Rainbow Fish, I Hate You by Annika Haakonsen

Oh, Rainbow Fish, stop giving away those iridescent scales to people you love. Those scales don’t grow back. You are a poorly constructed childhood character – the controversial offspring of some pseudo-Mother-Goose who thought transactional conformism was a better bedtime story than anything Aesop came up with.
You swim stupidly around waiting to drown in a brine of your own fishy stink. The algae has turned this whole tank green, which is your favorite color, yes, but it makes your skin slick with slime, and it clogs your pores and dulls the shine of your hair and deepens the stains on your teeth. You can’t seem to shower it away or groom it out, so you sit in the filth, and you let it spread. You’re just a fish. What else are you supposed to do? What do you know about describing the crushing weight of deep blue fathoms to sand suckers and silt dwellers?

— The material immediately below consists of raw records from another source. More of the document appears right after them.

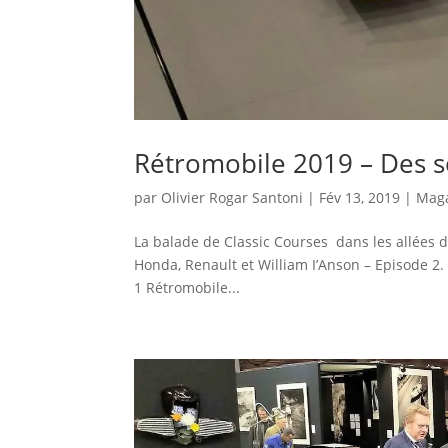
Rétromobile 2019 – Des s
par
Olivier Rogar Santoni
|
Fév 13, 2019
|
Mag
La balade de Classic Courses dans les allées 
Honda, Renault et William I’Anson – Episode 2.
1 Rétromobile...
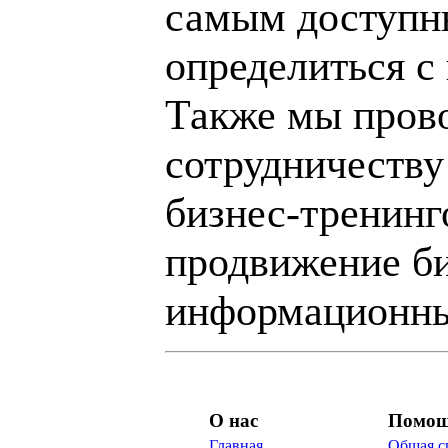
самым доступн
определиться с
Также мы пров
сотрудничеству
бизнес-тренинг
продвижение би
информационны
О нас
Помо
Главная
Общая с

So, keeping with brackish marine themes, this fish will migrate — travel upstream — to the muddy clay of man-made Oklahoma swimming holes. Flip your fins in this fecal water, sun your scales, feel the beer bubble off of you in an unfamiliarly dry open heat. The land here is flat, just like the water. You can look out onto empty fields and plains and see absolutely nothing, not even the curve of the earth. Everything stands stoically — a house, a tree, a creek full of stagnant, dead branches. Your fishy ears (which are just holes, really) are subject to the pop and crackle of shitty earbuds you will buy at a gas station somewhere that feels like nowhere. Blankness is the best way to describe a place like this.
And then eventually you will return to that familiar tank, propped up in cheap righteous ornateness behind some stupid lonely bar in South Slope. Tomorrow you won’t remember swimming home through frescoed sewers or poking your gills out of the manholes that billow hot green steam onto midtown avenues. You will remember only what you see presently through lidless nictitating membranes before ultimately forgetting again. Fish have a terrible memory after all, and are illiterate (as far as I can tell), so at least you will have that going for you.